A data leak has impacted SABO, a global fashion and design company based in Australia, exposing over 3.5 million customer records. The breach, discovered by cybersecurity researcher Jeremiah Fowler, involved a misconfigured database containing 292 GB of sensitive customer information that was left unsecured and without password protection. The findings were published by vpnMentor and shared with HackRead.com.
The exposed data comprised nearly 3,587,960 records totalling 292 GB of sensitive customer information. It included personally identifiable information (PII) such as customer names, physical and email addresses, phone numbers, and detailed order information for both retail and commercial clients.
Documents like invoices, packing slips, and return documents, dating from 2015 to June 27, 2025, were also part of the exposed records, impacting both retail and commercial customers. Samples from the compromised database provided by Fowler show detailed invoices with specific order dates and product listings.
Risk to Customers
While the records pointed to SABO, it remains unclear if the database was directly managed by them or a third party, nor is it known how long it was exposed or if other parties accessed it. Still, the nature of this data exposure should be concerning for the unsuspected affected individuals.
With personal details and purchasing history exposed without encryption, customers are at risk of targeted cyberattacks. With some social engineering, cybercriminals could exploit this information to compose convincing phishing emails, designed to trick individuals into revealing further sensitive data or financial information.
These types of scams often leverage real order numbers and purchase details, making them incredibly difficult to distinguish from legitimate communications, Fowler explained in the blog post.

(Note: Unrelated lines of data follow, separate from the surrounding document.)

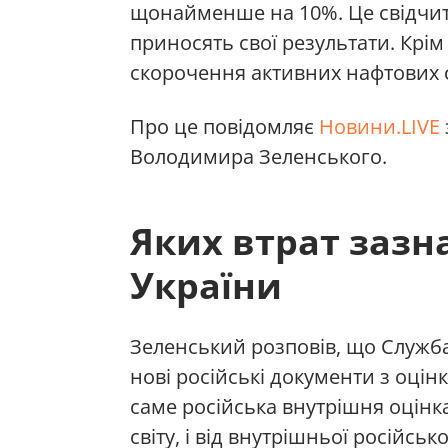
щонайменше на 10%. Це свідчи
приносять свої результати. Крім 
скорочення активних нафтових 
Про це повідомляє
Новини.LIVE
Володимира Зеленського.
Яких втрат зазн
України
Зеленський розповів, що Служба
нові російські документи з оці
саме російська внутрішня оцінка
світу, і від внутрішньої російсько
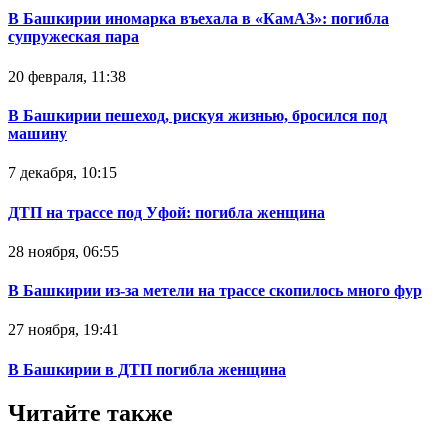
В Башкирии иномарка въехала в «КамАЗ»: погибла
супружеская пара
20 февраля, 11:38
В Башкирии пешеход, рискуя жизнью, бросился под
машину
7 декабря, 10:15
ДТП на трассе под Уфой: погибла женщина
28 ноября, 06:55
В Башкирии из-за метели на трассе скопилось много фур
27 ноября, 19:41
В Башкирии в ДТП погибла женщина
Читайте также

Other than phishing attacks, the exposed data could also be used for social engineering attacks, where criminals manipulate individuals into revealing confidential information. The threat of financial fraud also looms large, as bad actors could potentially use the stolen PII to attempt unauthorised transactions or account takeovers.
Protecting Yourself
Although the exposed database was secured shortly after Fowler’s responsible disclosure to SABO, the exposure goes on to show why data encryption is a must. Therefore, always verify the sender’s email address and ensure it matches the official company domain before clicking on any links or downloading attachments.
Be wary of unexpected communications, especially those asking for personal or financial details. It’s always best to use official communication channels, such as directly visiting the company’s website, to verify any suspicious requests.